Theoretical analyses of the performance of a concentrating photovoltaic/thermal solar system with a mathematical and physical model, entropy generation minimization and entransy theory

作     者：CHENG XueTao XU XiangHua LIANG XinGang CHENG XueTao;XU XiangHua;LIANG XinGang

作者机构：Key Laboratory for Thermal Science and Power Engineering of Ministry of Education School of Aerospace Tsinghua University Beijing 100084 China Yushan Administrative Center Yushan District Maanshan 243000 China 

出 版 物：《Science China(Technological Sciences)》 (中国科学（技术科学英文版）)

年 卷 期：2018年第61卷第6期

页      面：843-852页

核心收录：

学科分类：080703[工学-动力机械及工程] 08[工学] 0807[工学-动力工程及工程热物理] 

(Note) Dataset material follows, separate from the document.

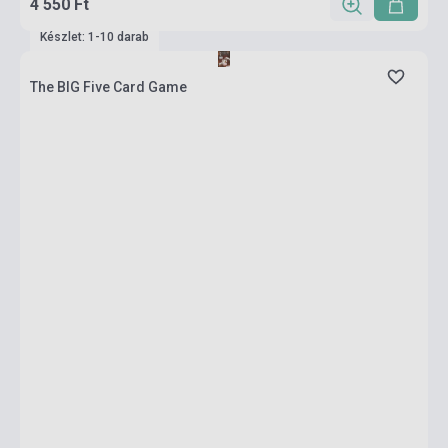
4 550 Ft
Készlet: 1-10 darab
The BIG Five Card Game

基　　金：supported by the National Natural Science Foundation of China(Grant No.51376101) the Science Fund for Creative Research Groups(Grant No.51621062) 

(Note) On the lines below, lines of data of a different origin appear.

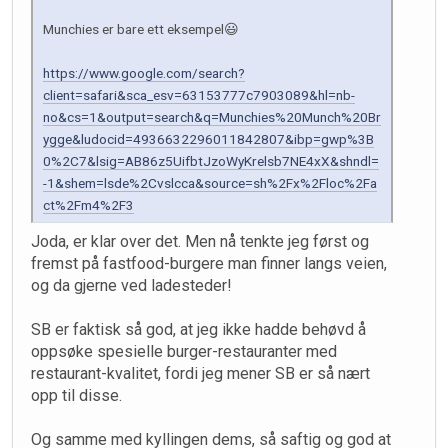
Munchies er bare ett eksempel😃
https://www.google.com/search?
client=safari&sca_esv=63153777c7903089&hl=nb-
no&cs=1&output=search&q=Munchies%20Munch%20Br
ygge&ludocid=4936632296011842807&ibp=gwp%3B
0%2C7&lsig=AB86z5UifbtJzoWyKrelsb7NE4xX&shndl=
-1&shem=lsde%2Cvslcca&source=sh%2Fx%2Floc%2Fa
ct%2Fm4%2F3
Joda, er klar over det. Men nå tenkte jeg først og
fremst på fastfood-burgere man finner langs veien,
og da gjerne ved ladesteder!
SB er faktisk så god, at jeg ikke hadde behøvd å
oppsøke spesielle burger-restauranter med
restaurant-kvalitet, fordi jeg mener SB er så nært
opp til disse.
Og samme med kyllingen dems, så saftig og god at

主　　题：solar energy photovoltaic/thermal system performance analyses entropy generation entransy 

摘      要：In this paper, the performance of a concentrating photovoltaic/thermal solar system is numerically analyzed with a mathematical and physical model. The variations of the electrical efficiency and the thermal efficiency with the operation parameters are calculated. It is found that the electrical efficiency increases at first and then decreases with increasing concentration ratio of the sunlight, while the thermal efficiency acts in an opposite manner. When the velocity of the cooling water increases, the electrical efficiency increases. Considering the solar system, the surface of the sun, the atmosphere and the environment, we can get a coupled energy system, which is analyzed with the entropy generation minimization and the entransy theory. This is the first time that the entransy theory is used to analyze photovoltaic/thermal solar system. When the concentration ratio is fixed, it is found that both the minimum entropy generation rate and the maximum entransy loss rate lead to the maximum electrical output power,while both the minimum entropy generation numbers and the maximum entransy loss coefficient lead to the maximum electrical efficiency. When the concentrated sunlight is not fixed, it is shown that neither smaller entropy generation rate nor larger entransy loss rate corresponds to larger electrical output power. Smaller entropy generation numbers do not result in larger electrical efficiency, either. However, larger entransy loss coefficient still corresponds to larger electrical efficiency.